The same principle applies when determining whether there should be “significant-volume” thresholds to trigger whether Reg SCI applies to ECN’s and ATSs. The SEC has proposed that for SCI to apply, an ECN/ATS must meet a “significant-volume” threshold of 5% or more in a single NMS stock, or 0.25% across all NMS stocks, as measured in 4 of the preceding 6 months. SIFMA obviously has a strong opinion on this, and pushes back, stating: “Alternatively, we propose that the test for an SCI ATS trading NMS securities be whether the ATS was responsible for 5% or more of the volume in all NMS stocks during any 12-month period.”

First, SIFMA wants to increase the threshold so that it does not apply to any ATS or ECN. Not surprising. Further, neither the SEC nor SIFMA is able to say on what their arbitrary threshold is based. The SEC itself admits there is no “obvious threshold level above which a particular subset of ATSs may be considered to have a significant impact on individual NMS stocks or the overall market, as compared to another subset of ATSs.” I therefore urged in my comment letter that all ATSs and ECNs are subject to Regulation SCI, or at the very least that a threshold is chosen that covers 99% of all ATSs and ECNs, and that the threshold measurement period is shortened to weeks, rather than months.
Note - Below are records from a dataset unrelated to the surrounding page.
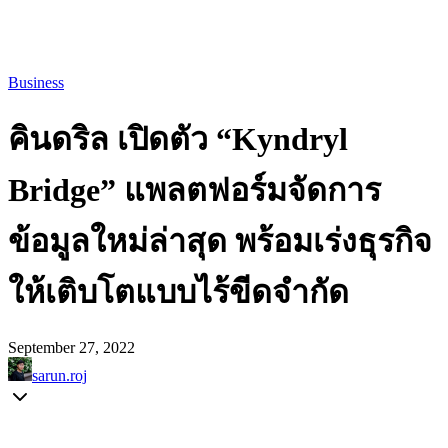
Business
คินดริล เปิดตัว “Kyndryl
Bridge” แพลตฟอร์มจัดการ
ข้อมูลใหม่ล่าสุด พร้อมเร่งธุรกิจ
ให้เติบโตแบบไร้ขีดจำกัด
September 27, 2022
sarun.roj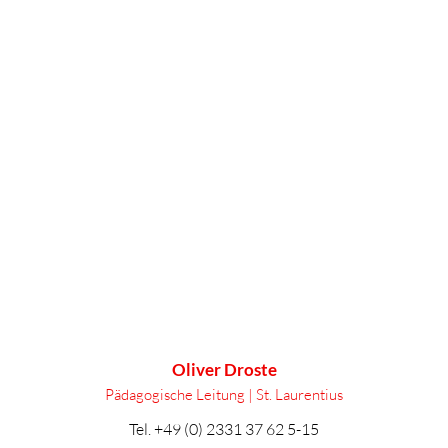
Oliver Droste
Pädagogische Leitung | St. Laurentius
Tel.
+49 (0) 2331 37 62 5-15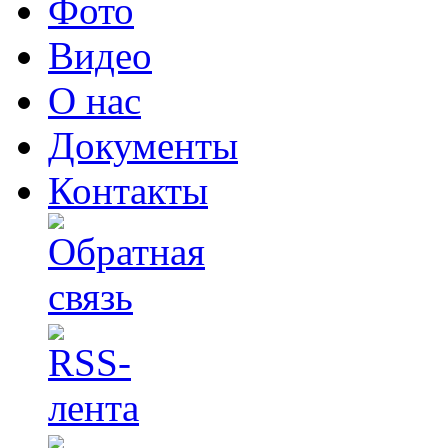
Фото
Видео
О нас
Документы
Контакты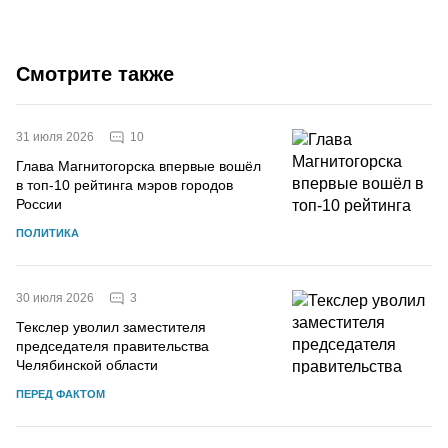
Смотрите также
10
31 июля 2026
Глава Магнитогорска впервые вошёл
в топ-10 рейтинга мэров городов
России
ПОЛИТИКА
3
30 июля 2026
Текслер уволил заместителя
председателя правительства
Челябинской области
ПЕРЕД ФАКТОМ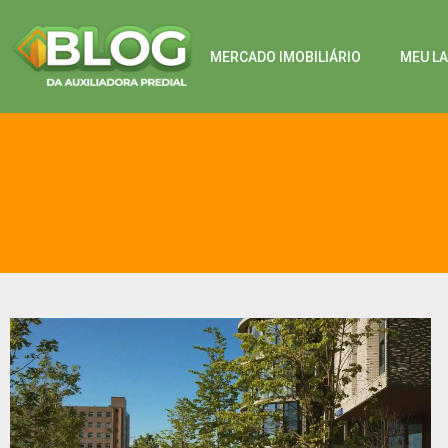
MERCADO IMOBILIÁRIO
MEU L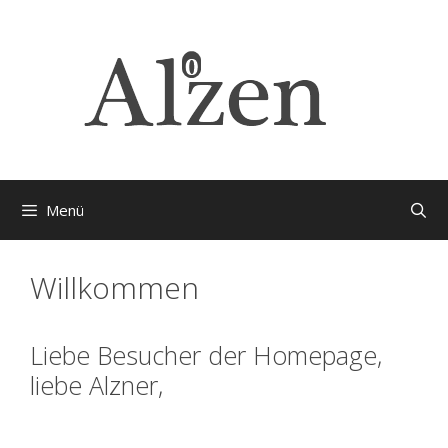
Zum
Inhalt
springen
Menü
Willkommen
Liebe Besucher der Homepage,
liebe Alzner,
While I believe that any ATS/ECN can have a substantial and outsized impact on markets, or provide a platform for poorly tested systems with direct market access to do so, I think there is another consideration here. Regulation SCI mandates proper standards and technology testing processes, and as such imposes a burden on venues. This burden is desirable!

We have gone too far in the wrong direction as a marketplace, emphasizing competition over any other considerations, such as stability. That has resulted in the extreme fragmentation we see now, and the complexity that firms must contend with on a daily basis. The market is a complex system that few understand, and it makes the job of the regulators nearly impossible. A regulatory mandate for minimum technology standards may drive some ATSs/ECNs out of business – maybe even some exchanges. I can’t imagine in the light of all the technology incidents over the past few years, and the fragility of our complex market, how this isn’t seen as a benefit.

The final question is whether Reg SCI should mandate specific standards for coding, testing, security and high-availability. I applaud the SEC’s effort here to try to delineate specific standards in these categories. They could certainly have spent more time researching and coming up with a more robust or expansive list of development methodologies. They could have realized that there are even some methodologies that combine testing and development, resulting in test-driven development. They could have included alternative security standards, such as the OSSTMM (Open Source Testing Methodology Manual) to which I am proud to have contributed to. But that should not detract from the spirit of this idea, which is to mandate basic, minimally acceptable standards in an industry that has been flying by the seat of its pants up until now. This is an area in which this Regulation will undoubtedly evolve, and I look forward to helping with that effort.

If you’re interested in some of the more philosophical issues at work here, I encourage you to read my comment letter. In it, I discuss some of the broad issues at work, specifically with regard to regulation in a complex environment, and some of the important ideas around Complexity Theory and Systems Theory.

The task the SEC has given itself is unfortunately Sisyphean. Not only is it trying to do something extremely difficult (reasonably regulate complex technology systems), but it is doing so in an extraordinarily hostile lobbying and litigation environment. In its comment letter, the NYSE questions whether the SEC even has the legal authority to pass anything approaching Reg SCI. That being said, I hope the SEC makes substantial improvements to this proposal, and pushes forward with it. Technological stability should be one of the primary goals for our markets, above and beyond any others. It is only through a robust, resilient technology infrastructure in which complexity is reduced as much as is reasonable that we can hope to continue to have the best markets in the world for the foreseeable future.